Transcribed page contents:
#####

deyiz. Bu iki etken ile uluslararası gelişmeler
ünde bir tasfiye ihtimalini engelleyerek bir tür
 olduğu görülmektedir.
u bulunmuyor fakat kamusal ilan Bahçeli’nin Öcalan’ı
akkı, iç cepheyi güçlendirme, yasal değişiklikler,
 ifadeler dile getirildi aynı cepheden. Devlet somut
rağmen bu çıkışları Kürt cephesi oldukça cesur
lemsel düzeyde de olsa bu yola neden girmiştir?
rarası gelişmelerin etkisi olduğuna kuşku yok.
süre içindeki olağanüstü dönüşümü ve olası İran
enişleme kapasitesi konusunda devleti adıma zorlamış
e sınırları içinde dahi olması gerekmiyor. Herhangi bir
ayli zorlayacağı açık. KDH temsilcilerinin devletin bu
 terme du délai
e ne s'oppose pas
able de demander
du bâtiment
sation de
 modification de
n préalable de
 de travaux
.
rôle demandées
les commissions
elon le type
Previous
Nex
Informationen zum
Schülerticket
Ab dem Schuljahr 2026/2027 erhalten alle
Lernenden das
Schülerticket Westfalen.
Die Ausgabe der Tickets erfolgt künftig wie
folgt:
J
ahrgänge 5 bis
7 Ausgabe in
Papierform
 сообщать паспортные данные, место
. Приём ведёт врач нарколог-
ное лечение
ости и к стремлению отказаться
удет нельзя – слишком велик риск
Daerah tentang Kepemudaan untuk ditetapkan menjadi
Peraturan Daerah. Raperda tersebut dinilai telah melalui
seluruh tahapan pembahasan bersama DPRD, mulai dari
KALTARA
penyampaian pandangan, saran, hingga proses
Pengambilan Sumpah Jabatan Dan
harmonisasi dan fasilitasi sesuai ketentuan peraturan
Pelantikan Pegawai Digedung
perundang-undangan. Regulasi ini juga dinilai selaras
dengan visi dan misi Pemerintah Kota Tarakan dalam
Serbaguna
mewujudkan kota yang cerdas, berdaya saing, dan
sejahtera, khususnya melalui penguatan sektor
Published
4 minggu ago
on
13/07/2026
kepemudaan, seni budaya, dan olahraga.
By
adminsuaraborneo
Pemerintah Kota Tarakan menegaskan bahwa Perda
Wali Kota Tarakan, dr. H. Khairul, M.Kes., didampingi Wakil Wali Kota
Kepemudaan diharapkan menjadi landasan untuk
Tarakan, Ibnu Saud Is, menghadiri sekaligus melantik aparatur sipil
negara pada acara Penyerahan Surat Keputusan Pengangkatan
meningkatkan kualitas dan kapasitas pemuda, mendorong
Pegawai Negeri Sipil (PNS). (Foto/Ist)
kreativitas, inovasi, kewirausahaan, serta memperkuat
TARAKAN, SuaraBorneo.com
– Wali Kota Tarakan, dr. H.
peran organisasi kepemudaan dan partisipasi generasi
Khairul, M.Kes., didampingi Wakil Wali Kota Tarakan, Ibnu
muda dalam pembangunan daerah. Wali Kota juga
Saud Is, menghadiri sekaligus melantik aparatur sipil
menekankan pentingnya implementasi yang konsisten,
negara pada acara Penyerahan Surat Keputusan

#####

**EXERCISE:**
All records above must be set down exactly, please.

**RESULT FOR THIS TASK:**
deyiz. Bu iki etken ile uluslararası gelişmeler
ünde bir tasfiye ihtimalini engelleyerek bir tür
 olduğu görülmektedir.
u bulunmuyor fakat kamusal ilan Bahçeli’nin Öcalan’ı
akkı, iç cepheyi güçlendirme, yasal değişiklikler,
 ifadeler dile getirildi aynı cepheden. Devlet somut
rağmen bu çıkışları Kürt cephesi oldukça cesur
lemsel düzeyde de olsa bu yola neden girmiştir?
rarası gelişmelerin etkisi olduğuna kuşku yok.
süre içindeki olağanüstü dönüşümü ve olası İran
enişleme kapasitesi konusunda devleti adıma zorlamış
e sınırları içinde dahi olması gerekmiyor. Herhangi bir
ayli zorlayacağı açık. KDH temsilcilerinin devletin bu
 terme du délai
e ne s'oppose pas
able de demander
du bâtiment
sation de
 modification de
n préalable de
 de travaux
.
rôle demandées
les commissions
elon le type
Previous
Nex
Informationen zum
Schülerticket
Ab dem Schuljahr 2026/2027 erhalten alle
Lernenden das
Schülerticket Westfalen.
Die Ausgabe der Tickets erfolgt künftig wie
folgt:
J
ahrgänge 5 bis
7 Ausgabe in
Papierform
 сообщать паспортные данные, место
. Приём ведёт врач нарколог-
ное лечение
ости и к стремлению отказаться
удет нельзя – слишком велик риск
Daerah tentang Kepemudaan untuk ditetapkan menjadi
Peraturan Daerah. Raperda tersebut dinilai telah melalui
seluruh tahapan pembahasan bersama DPRD, mulai dari
KALTARA
penyampaian pandangan, saran, hingga proses
Pengambilan Sumpah Jabatan Dan
harmonisasi dan fasilitasi sesuai ketentuan peraturan
Pelantikan Pegawai Digedung
perundang-undangan. Regulasi ini juga dinilai selaras
dengan visi dan misi Pemerintah Kota Tarakan dalam
Serbaguna
mewujudkan kota yang cerdas, berdaya saing, dan
sejahtera, khususnya melalui penguatan sektor
Published
4 minggu ago
on
13/07/2026
kepemudaan, seni budaya, dan olahraga.
By
adminsuaraborneo
Pemerintah Kota Tarakan menegaskan bahwa Perda
Wali Kota Tarakan, dr. H. Khairul, M.Kes., didampingi Wakil Wali Kota
Kepemudaan diharapkan menjadi landasan untuk
Tarakan, Ibnu Saud Is, menghadiri sekaligus melantik aparatur sipil
negara pada acara Penyerahan Surat Keputusan Pengangkatan
meningkatkan kualitas dan kapasitas pemuda, mendorong
Pegawai Negeri Sipil (PNS). (Foto/Ist)
kreativitas, inovasi, kewirausahaan, serta memperkuat
TARAKAN, SuaraBorneo.com
– Wali Kota Tarakan, dr. H.
peran organisasi kepemudaan dan partisipasi generasi
Khairul, M.Kes., didampingi Wakil Wali Kota Tarakan, Ibnu
muda dalam pembangunan daerah. Wali Kota juga
Saud Is, menghadiri sekaligus melantik aparatur sipil
menekankan pentingnya implementasi yang konsisten,
negara pada acara Penyerahan Surat Keputusan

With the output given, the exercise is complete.